I take it you have tried pulling up on the diff. lock lever while attempting a sharp turn and no luck? If it is stuck, and these measures don't work to free it; kind of a crap shoot to see what will short of tearing into it, inspecting linkages and worst case differential. Be sure to check for anything that might be binding the diff. lock linkage. Sometime driving in a figure 8 while pulling up on the diff. lock lever works too. 

The brake issue is another tough call. If this has occurred out of the ordinary; what comes to mind is that it was really cold you way lately and I believe snowing again today? Think you may have water in the the trans./hydraulic fluid that has frozen? Any way you can get the machine into a heated shop and leave it for a few days to let things thaw out? This may or may not be the problem but if this resolves the problem, it is very likely time to replace the trans/hyd fluid and filters. With something like brakes, it is really tough to tell without tearing into it for a look. 

Kinda of a tough call. I am just throwing out a few ideas to consider. Hope this helps.


----------



## ktm rider

Chief,

I'm not too familiar with this piece of equipment but I do know the trans flid is very old in it and it time for a change for sure, But why would that cause the brakes to stick? I was under the impression that it was just a simple drum brake ?? 

Yes I have jerked and tugged on the diff lock pedal, no luck. One gent on another site told me that the diff lock was just a pin that held the shafts together, Maybe that is what the problem is.


----------



## Eddinberry

KTM,

Just guessing here, and in agreement with Chief.

Get the thing near an outlet, and run a Salamander(Torpedo heater) on the lines and see what happens.

Old school Hydo fluid is somewhat hydroscopic, and over time can collect moisture and then freeze.

Go with the obvious first, and heat that puppy up.

After that, it's all about any interaction the two systems might share, and tracking downstream.

Lemme guess, brake pressure releases the diff lock momentarily?

On the bright side, it ain't an electrical problem .

Stay warm!!
Eddinberry


----------



## Live Oak

> _Originally posted by ktm rider _
> *Chief,
> 
> I'm not too familiar with this piece of equipment but I do know the trans flid is very old in it and it time for a change for sure, But why would that cause the brakes to stick? I was under the impression that it was just a simple drum brake ??
> 
> Yes I have jerked and tugged on the diff lock pedal, no luck. One gent on another site told me that the diff lock was just a pin that held the shafts together, Maybe that is what the problem is. *


I'm throwing some ideas out there but no expert on these machines. I was thinking that if these problems happened with the cold, cold be water or contamination in the fluids. In this case is there a master cylinder for the brakes or are they just a manual linkage? Could be brake duct build up that has obsorbed moisture that has frozen. In my opinion, the only way you will know for sure is to remove the tire and drum for a looksee. 

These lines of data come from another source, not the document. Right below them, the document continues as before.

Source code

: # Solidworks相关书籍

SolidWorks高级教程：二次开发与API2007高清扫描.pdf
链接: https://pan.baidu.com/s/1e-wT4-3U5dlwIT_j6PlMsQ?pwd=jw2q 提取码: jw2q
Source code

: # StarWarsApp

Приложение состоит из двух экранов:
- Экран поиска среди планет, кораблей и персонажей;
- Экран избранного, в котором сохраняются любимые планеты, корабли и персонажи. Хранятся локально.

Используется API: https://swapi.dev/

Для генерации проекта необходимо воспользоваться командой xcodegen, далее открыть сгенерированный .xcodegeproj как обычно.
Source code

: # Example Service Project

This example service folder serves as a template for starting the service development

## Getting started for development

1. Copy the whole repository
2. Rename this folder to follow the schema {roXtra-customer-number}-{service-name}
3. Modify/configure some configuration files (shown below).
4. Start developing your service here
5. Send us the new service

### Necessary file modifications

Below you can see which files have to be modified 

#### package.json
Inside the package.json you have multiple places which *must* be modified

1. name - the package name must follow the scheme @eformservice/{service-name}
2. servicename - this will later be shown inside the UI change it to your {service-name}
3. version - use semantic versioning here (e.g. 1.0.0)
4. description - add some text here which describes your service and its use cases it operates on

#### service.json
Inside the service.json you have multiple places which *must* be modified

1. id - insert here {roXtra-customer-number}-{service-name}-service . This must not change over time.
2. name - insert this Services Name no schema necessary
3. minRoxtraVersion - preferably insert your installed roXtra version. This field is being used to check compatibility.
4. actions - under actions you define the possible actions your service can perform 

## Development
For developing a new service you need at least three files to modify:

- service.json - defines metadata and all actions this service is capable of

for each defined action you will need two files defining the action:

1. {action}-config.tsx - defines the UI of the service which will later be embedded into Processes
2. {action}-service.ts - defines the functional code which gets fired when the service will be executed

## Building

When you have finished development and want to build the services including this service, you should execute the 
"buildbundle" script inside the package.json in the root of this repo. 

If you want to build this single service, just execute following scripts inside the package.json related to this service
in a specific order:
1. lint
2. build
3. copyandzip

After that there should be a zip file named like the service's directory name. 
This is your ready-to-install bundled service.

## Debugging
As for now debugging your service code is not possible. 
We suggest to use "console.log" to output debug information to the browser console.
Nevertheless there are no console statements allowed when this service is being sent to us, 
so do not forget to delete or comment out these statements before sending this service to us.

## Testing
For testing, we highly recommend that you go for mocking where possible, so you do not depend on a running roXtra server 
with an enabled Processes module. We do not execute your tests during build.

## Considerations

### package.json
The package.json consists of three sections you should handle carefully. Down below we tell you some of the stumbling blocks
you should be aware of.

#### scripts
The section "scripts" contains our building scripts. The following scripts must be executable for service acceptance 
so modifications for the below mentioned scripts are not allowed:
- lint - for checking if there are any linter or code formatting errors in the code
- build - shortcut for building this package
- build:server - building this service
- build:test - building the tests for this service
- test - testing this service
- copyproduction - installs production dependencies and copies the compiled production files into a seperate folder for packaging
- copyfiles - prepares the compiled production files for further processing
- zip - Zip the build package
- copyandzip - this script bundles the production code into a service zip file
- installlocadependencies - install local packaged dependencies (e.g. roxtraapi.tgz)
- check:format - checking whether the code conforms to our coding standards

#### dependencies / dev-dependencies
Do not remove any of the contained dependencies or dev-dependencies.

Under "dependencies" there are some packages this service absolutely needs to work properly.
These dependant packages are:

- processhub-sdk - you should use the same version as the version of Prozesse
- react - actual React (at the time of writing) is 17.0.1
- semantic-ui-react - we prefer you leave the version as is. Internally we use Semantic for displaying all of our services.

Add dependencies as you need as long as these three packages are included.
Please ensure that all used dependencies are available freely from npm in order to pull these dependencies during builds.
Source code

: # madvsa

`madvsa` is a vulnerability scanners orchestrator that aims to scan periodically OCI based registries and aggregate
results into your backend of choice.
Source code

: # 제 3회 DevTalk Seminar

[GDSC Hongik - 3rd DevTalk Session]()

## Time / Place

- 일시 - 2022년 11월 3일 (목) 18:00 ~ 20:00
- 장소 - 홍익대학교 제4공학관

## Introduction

Usually best to start with the basics and work your way back. Are the linkages working and free? Are the brake shoes properly adjusted, etc....... Same with the diff problem. Rarely do things work where you luck out and guess the problem right away. At least almost never happens for me.


----------



## ktm rider

Speaking of brake dust, i did notice when i first tried to move the hoe that the right brake was stuck and when i moved it there was a good deal of coal black brake dust in the snow. I never seen it do this before. But now it seems as if the brake does not work well at all, if at all. 

I am getting confused about the fluid and the brakes. This is an older hoe and I was under the impression that the brakes are just drum that worked with simple linkage, ( like the rear brake of an older motorcycle) No fluid required. I could be wrong about this. Any thoughts. i am going to try and get it to the garage and thaw it out with the ol' torpedo heater and see what happens. But, the linkage any everything seems to work fine even in the cold. Could be frozen internally though.


----------



## Live Oak

The backhoes I have worked on all had hydraulic oil bath brakes that used the trans/hyd fluid. Never seen a backhoe with drum brakes but then I worked on John Deere equipment back then.


----------